Pixel coordinate boxes

◇ ◇ ◇

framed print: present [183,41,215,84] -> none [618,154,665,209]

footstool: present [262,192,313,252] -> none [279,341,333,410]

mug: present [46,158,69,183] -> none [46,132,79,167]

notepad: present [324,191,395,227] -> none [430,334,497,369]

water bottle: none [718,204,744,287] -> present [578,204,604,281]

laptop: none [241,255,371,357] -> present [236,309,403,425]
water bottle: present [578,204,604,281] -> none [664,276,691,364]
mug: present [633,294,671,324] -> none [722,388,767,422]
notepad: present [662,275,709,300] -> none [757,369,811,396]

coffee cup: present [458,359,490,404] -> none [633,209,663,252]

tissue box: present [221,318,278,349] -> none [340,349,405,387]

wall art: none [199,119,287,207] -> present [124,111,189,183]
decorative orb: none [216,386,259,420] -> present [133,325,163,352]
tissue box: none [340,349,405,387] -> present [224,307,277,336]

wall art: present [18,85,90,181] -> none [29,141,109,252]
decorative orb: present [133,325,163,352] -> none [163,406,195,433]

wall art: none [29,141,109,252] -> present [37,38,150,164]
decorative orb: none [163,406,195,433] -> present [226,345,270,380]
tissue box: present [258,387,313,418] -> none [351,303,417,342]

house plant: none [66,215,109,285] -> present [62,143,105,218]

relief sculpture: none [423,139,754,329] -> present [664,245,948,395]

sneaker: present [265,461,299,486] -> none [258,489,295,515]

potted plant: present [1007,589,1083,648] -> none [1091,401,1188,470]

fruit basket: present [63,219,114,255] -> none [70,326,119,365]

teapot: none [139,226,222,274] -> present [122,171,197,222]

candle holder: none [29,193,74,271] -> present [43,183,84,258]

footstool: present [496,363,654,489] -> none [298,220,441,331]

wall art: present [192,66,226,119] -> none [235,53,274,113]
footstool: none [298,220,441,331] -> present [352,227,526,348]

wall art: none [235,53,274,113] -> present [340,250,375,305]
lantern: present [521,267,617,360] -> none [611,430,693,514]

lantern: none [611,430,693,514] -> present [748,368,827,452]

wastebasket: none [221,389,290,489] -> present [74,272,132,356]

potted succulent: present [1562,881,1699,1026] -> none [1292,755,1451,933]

◇ ◇ ◇

**Job**
Each line above from the one with "wall art: none [199,119,287,207]" up to and including the one with "footstool: none [298,220,441,331]" must be set down exactly, and no line outside that span may appear.

**The completed task**
wall art: none [199,119,287,207] -> present [124,111,189,183]
decorative orb: none [216,386,259,420] -> present [133,325,163,352]
tissue box: none [340,349,405,387] -> present [224,307,277,336]

wall art: present [18,85,90,181] -> none [29,141,109,252]
decorative orb: present [133,325,163,352] -> none [163,406,195,433]

wall art: none [29,141,109,252] -> present [37,38,150,164]
decorative orb: none [163,406,195,433] -> present [226,345,270,380]
tissue box: present [258,387,313,418] -> none [351,303,417,342]

house plant: none [66,215,109,285] -> present [62,143,105,218]

relief sculpture: none [423,139,754,329] -> present [664,245,948,395]

sneaker: present [265,461,299,486] -> none [258,489,295,515]

potted plant: present [1007,589,1083,648] -> none [1091,401,1188,470]

fruit basket: present [63,219,114,255] -> none [70,326,119,365]

teapot: none [139,226,222,274] -> present [122,171,197,222]

candle holder: none [29,193,74,271] -> present [43,183,84,258]

footstool: present [496,363,654,489] -> none [298,220,441,331]

wall art: present [192,66,226,119] -> none [235,53,274,113]
footstool: none [298,220,441,331] -> present [352,227,526,348]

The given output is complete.